Сомов завел новый романс, который начинался словами: «Ну что ж, сударь, тогда и жить не стоит».
– Как хотите, князь, – продолжал Александр Муравьев, – а несообразности нашего государственного устройства – il est plus que de toute evidence[45]. Недаром отовсюду слышится внутренний ропот противу правительства.
– Коли так, – сказал князь, – то, уповательно, в обществе проходу не было бы от революционистов, а между тем в России нет ни одного, даже самого миньятюрного, заговора.
– Как знать, – со значением проговорил Михаил Орлов.
– Во всяком случае, – сказал Александр Муравьев, – есть люди, которые мало того что не признают законным наше правительство, но прямо считают его враждебным своему народу, а потому действия против него полагают законными и глядят на них как на обязанность для каждого честного патриота, как если бы ему случилось действовать противу неприятеля, силою или хитростью вторгшегося в страну. И верьте мне, князь, настанет тот час, когда от Перми до Тавриды…

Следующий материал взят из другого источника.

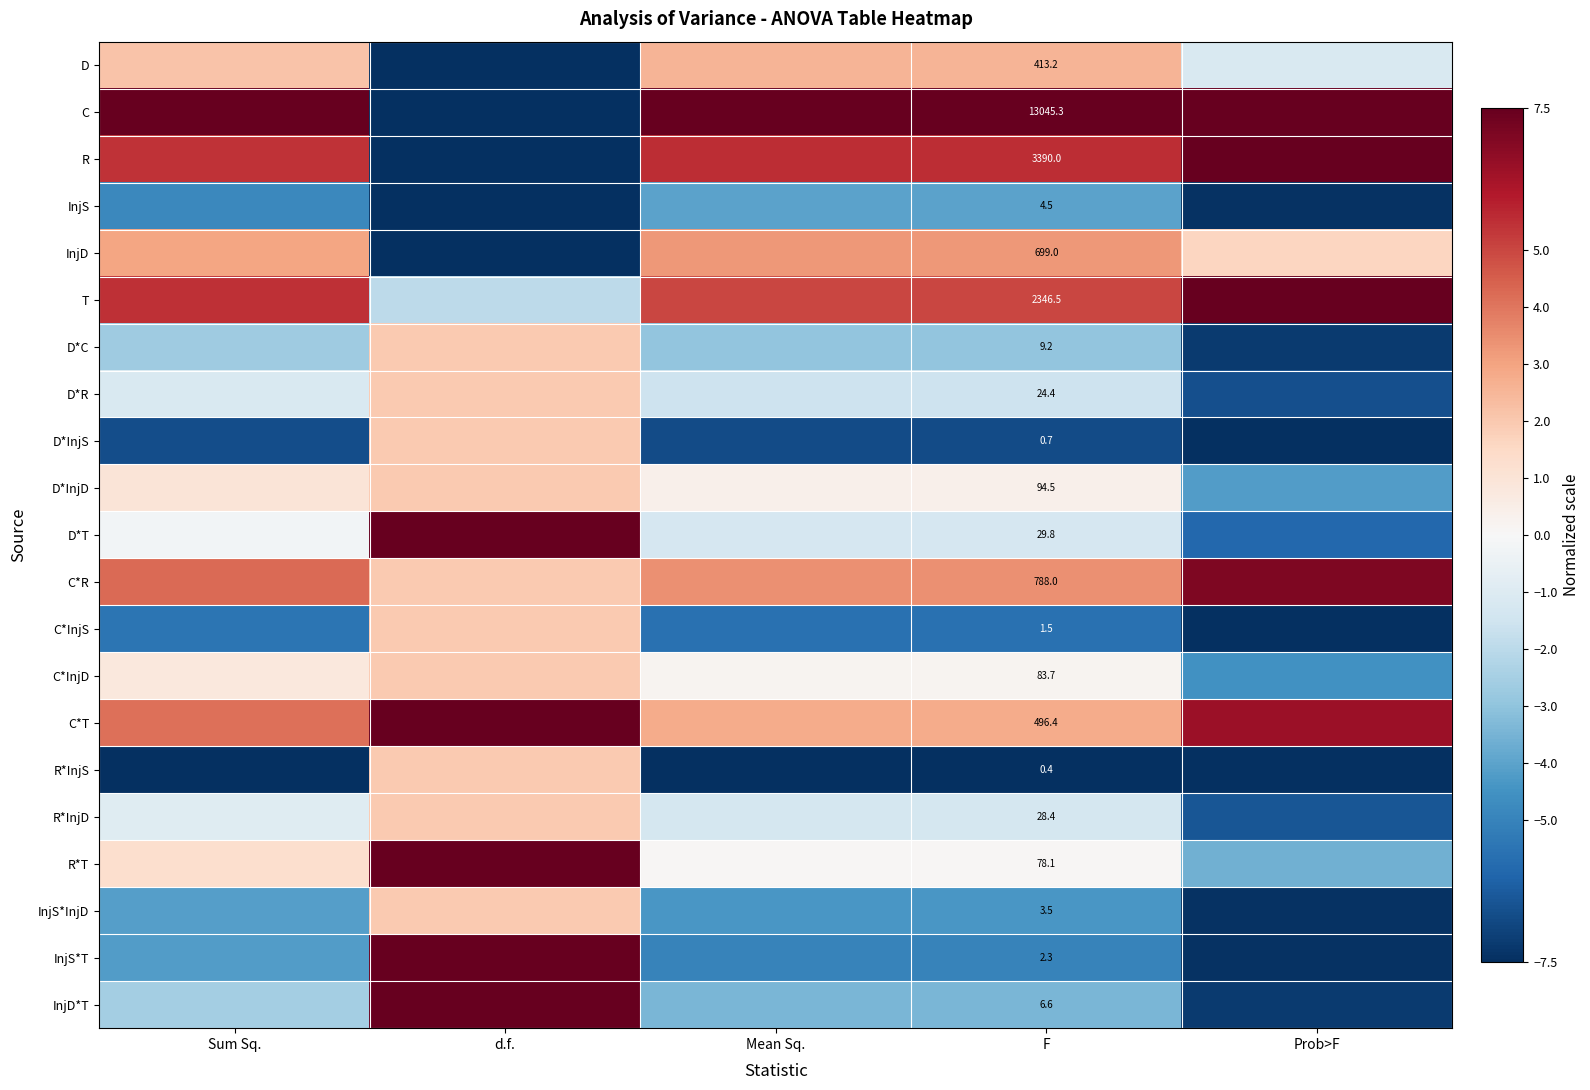

At F, list the series in order from smallest to largest.

R*InjS, D*InjS, C*InjS, InjS*T, InjS*InjD, InjS, InjD*T, D*C, D*R, R*InjD, D*T, R*T, C*InjD, D*InjD, D, C*T, InjD, C*R, T, R, C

– Господи, как же мне надоели эти наши географические фанфаронады! – перебил его брат Никита. – «От Перми до Тавриды, от Березова до Дербента!..» Да что же тут хорошего, чему радоваться и чем хвастаться, ежели у нас от мысли до мысли пять тысяч верст?!
– Именно так, господа! – сказал Михаил Орлов и в сердцах ударил по подоконнику кулаком. – Скоро настанет тот час, когда от Перми до Тавриды слеза рабства иссохнет на ланитах, украшенных улыбкою вольности!
– Пестель предлагает наперед енциклопедию написать, – язвительно вставил Лунин.
– Удивляюсь я на наше общество, господа, – сказал князь Долгоруков. – Только соберутся вместе три человека, так давай едко разбирать вопросы государственного управления, гераклитствовать да в хвост и гриву метать перуны. И штатские чиновники у них подлецы, и помещики разбойники, и генералы скоты большей частью – один класс землепашцев почтенный!.. А между тем это просто глупый бородатый народ, и более ничего. Послушайтесь меня, господа: эти тексты до добра не доведут!
– Что правда, то правда, – весело сказал Лунин. – В России два проводника: язык – до Киева, перо – до Шлиссельбурга.
– Однако есть люди, которые не только козируют[46], но и действуют сообразно правилам истинного патриотизма, – сказал Александр Муравьев и в задумчивости поглядел на стену, где чернилами было написано заклинание от клопов: «Святого великомученика Дионисия Ареопагита!!!»
– Что же это за правила? – спросил его Орест Сомов, откладывая гитару.
Александр Муравьев собрался было ответить, но тут вошел в комнату сомовский человек Ферапонт, который принес послеобеденный кофе.
– Экий ты, братец, свинтус! – сказал ему Михаил Орлов, отхлебнув из серебряного наперстка. – Совсем кофе подал холодный…
– Между прочим, господа, – заметил Михаил Лунин, – кофе нонче тянет на одиннадцать рублей ассигнациями!..
– Что за правила, спрашиваете вы, – сказал Александр Муравьев. – А такие правила, что их можно выразить одним словом: пронунциаменто![47]
Видимо, Долгорукова это признание напугало, так как после некоторой паузы он сказал Орлову, явно норовя переменить направление разговора:
– Что-то вы грустны, генерал. Наверное, влюблены.
– Влюблен.
– И в кого же?
– В представительное правление.
– А по-моему, господа, – сказал Орест Сомов, – Россию осчастливят не заговорщики, а поэты, которые своим благотворным словом взлелеют в обществе побеги вольности, равенства и христианского братолюбия.